In Uganda, we will not miss hearing congratulations to MPs, Speaker Kadaga and President Museveni for doing the right thing in making life hard for fellow citizens who happen to be homosexual. We will hear pious declarations about how Uganda needs no aid from nobody if our part of the bargain is accepting “Western cultural practices” such as same-sex romantic relationships.
I am not a believer, but, damn, someone is gonna go to hell for reading the Bible, mouthing off about loving thy neighbour, while at the same time beating up a neighbour who happens to be gay. Bad stuff has to happen to hypocrites, zealots, and bigots. There can be no other way.
Broadly, it is not a good idea when a country’s political and religious elites agree on social issues such as who should sleep with whom and how (you would never know the Victorians left Uganda a half-century ago) and how a woman should dress. This can only lead to tighter control of citizens’ lives, shutting off the air of freedom and creativity and innovation. I suspect freedom in fashion and sexual practice somewhat translates into, or reflects, freedom in thought. Thinking people are never bad for a country – yes, a little trickier to control, but overall a good crowd for a country’s progress.
Here we are, however, in a country that does not want citizens to assemble, agitate, march, blow steam and blow vuvuzelas in the streets and even probably force a change in government. How can Uganda expect regeneration without producing change at various leadership levels often as a starting point?
An MP like Evelyn Anite and her gang that recently lit the coals from under Prime Minister Amama Mbabazi’s naked feet in Kyankwanzi think leadership change comes from no leadership change.
That is some twisted thinking, not unlike bishops who preach non-discrimination while discriminating at the same time. Our religious and political leaders are indeed reading the same script, or maybe scripture.
Next up is bail denial. The Anites of NRM will use their numbers to make such a law a reality. After that, who knows, we may have a law barring Ugandans from talking about presidential succession. The point would be to erase the very possibility of a new face smiling inside the ornate walls of State House until nature’s patient intervention.
In Uganda, just because you can do something means you should. Contrary advice is never heeded by our heedless church and political leaders leading heedless mobs. Just because you can pass a law that strangles a minority of your compatriots means you should. And once you have made the mistake there is need to pile on by holding a thanksgiving jamboree largely at taxpayer expense. That is supposed to be ubuntu.
Archbishop Emeritus Desmond Tutu of Cape Town helped popularise the word ubuntu. He spoke up against our anti-homosexuality law before and after passage.
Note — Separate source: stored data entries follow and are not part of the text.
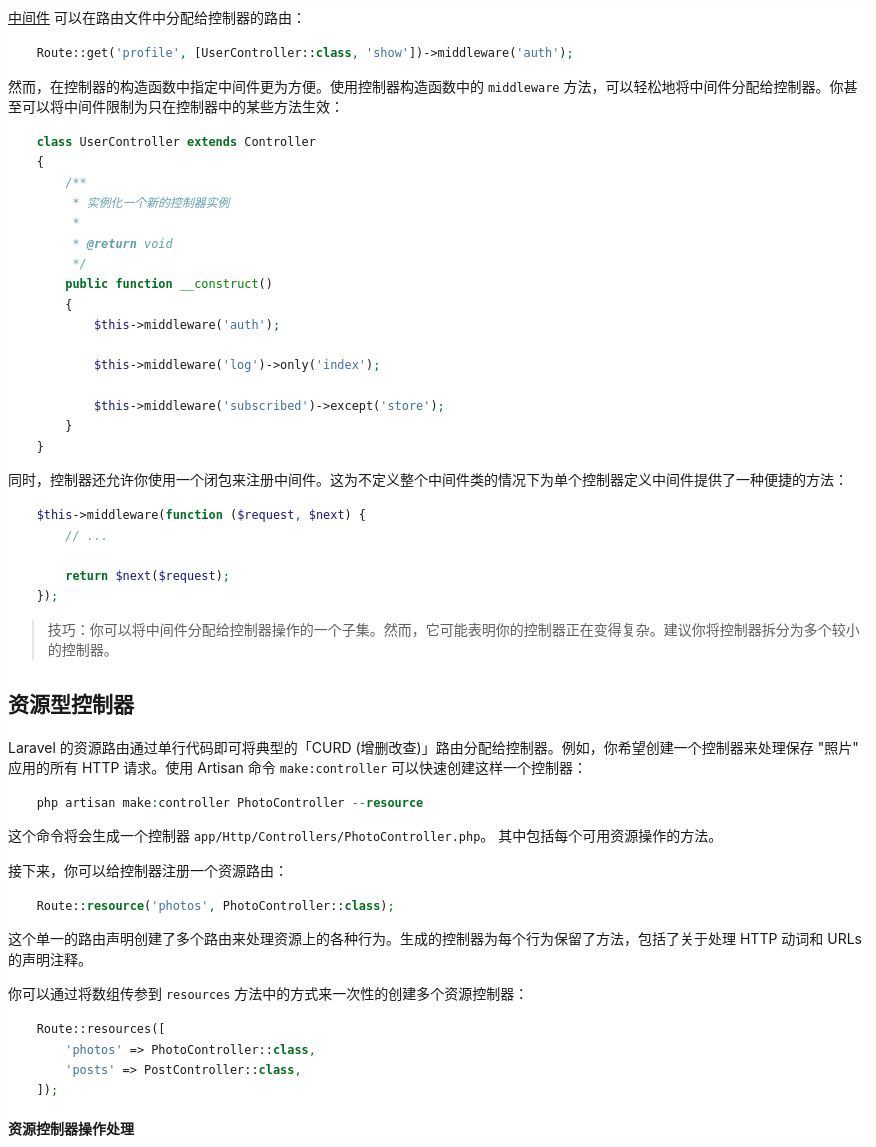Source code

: [中间件](/docs/laravel/8.x/middleware) 可以在路由文件中分配给控制器的路由：
```php
    Route::get('profile', [UserController::class, 'show'])->middleware('auth');
```

然而，在控制器的构造函数中指定中间件更为方便。使用控制器构造函数中的 `middleware` 方法，可以轻松地将中间件分配给控制器。你甚至可以将中间件限制为只在控制器中的某些方法生效：
```php
    class UserController extends Controller
    {
        /**
         * 实例化一个新的控制器实例
         *
         * @return void
         */
        public function __construct()
        {
            $this->middleware('auth');

            $this->middleware('log')->only('index');

            $this->middleware('subscribed')->except('store');
        }
    }
```

同时，控制器还允许你使用一个闭包来注册中间件。这为不定义整个中间件类的情况下为单个控制器定义中间件提供了一种便捷的方法：
```php
    $this->middleware(function ($request, $next) {
        // ...

        return $next($request);
    });
```
> 技巧：你可以将中间件分配给控制器操作的一个子集。然而，它可能表明你的控制器正在变得复杂。建议你将控制器拆分为多个较小的控制器。



<a name="resource-controllers"></a>
## 资源型控制器

Laravel 的资源路由通过单行代码即可将典型的「CURD (增删改查)」路由分配给控制器。例如，你希望创建一个控制器来处理保存 "照片" 应用的所有 HTTP 请求。使用 Artisan 命令 `make:controller` 可以快速创建这样一个控制器：
```php
    php artisan make:controller PhotoController --resource
```
这个命令将会生成一个控制器 `app/Http/Controllers/PhotoController.php`。 其中包括每个可用资源操作的方法。

接下来，你可以给控制器注册一个资源路由：
```php
    Route::resource('photos', PhotoController::class);
```
这个单一的路由声明创建了多个路由来处理资源上的各种行为。生成的控制器为每个行为保留了方法，包括了关于处理 HTTP 动词和 URLs 的声明注释。

你可以通过将数组传参到 `resources` 方法中的方式来一次性的创建多个资源控制器：
```php
    Route::resources([
        'photos' => PhotoController::class,
        'posts' => PostController::class,
    ]);
```
#### 资源控制器操作处理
He urged President Museveni not to sign it into law. The juicy votes of 2016 and the political expediency of returning a favour to NRM MPs who declared Mr Museveni sole candidate (no wonder we do business with North Korea) trumped the South African cleric’s voice of reason and caution.
How about corruption?
Okay, having finished off homosexuals, it is time to turn to the corrupt. I would like to see the ethics man Simon Lokodo and the firebrand religious leader Martin Ssempa lead the charge on this as well.
Corruption leads to the death of God’s own children, moreover people who do not deserve to die because they are not homosexual. When medical officers steal much needed drugs or stay away from their duty stations to “chase lines” elsewhere or steal money for buying sundries, are these not things that should concern our imams and pastors and bishops and MPs of all stripe?
If we must have a pure - if sterile - country, the puritans must go all the way. Else they have to explain why they pick this evil act over that evil act. And I want to think none of them is evil as such. I don’t want to think that thought this Easter, which should be a happy one for you all. See, no discrimination from me.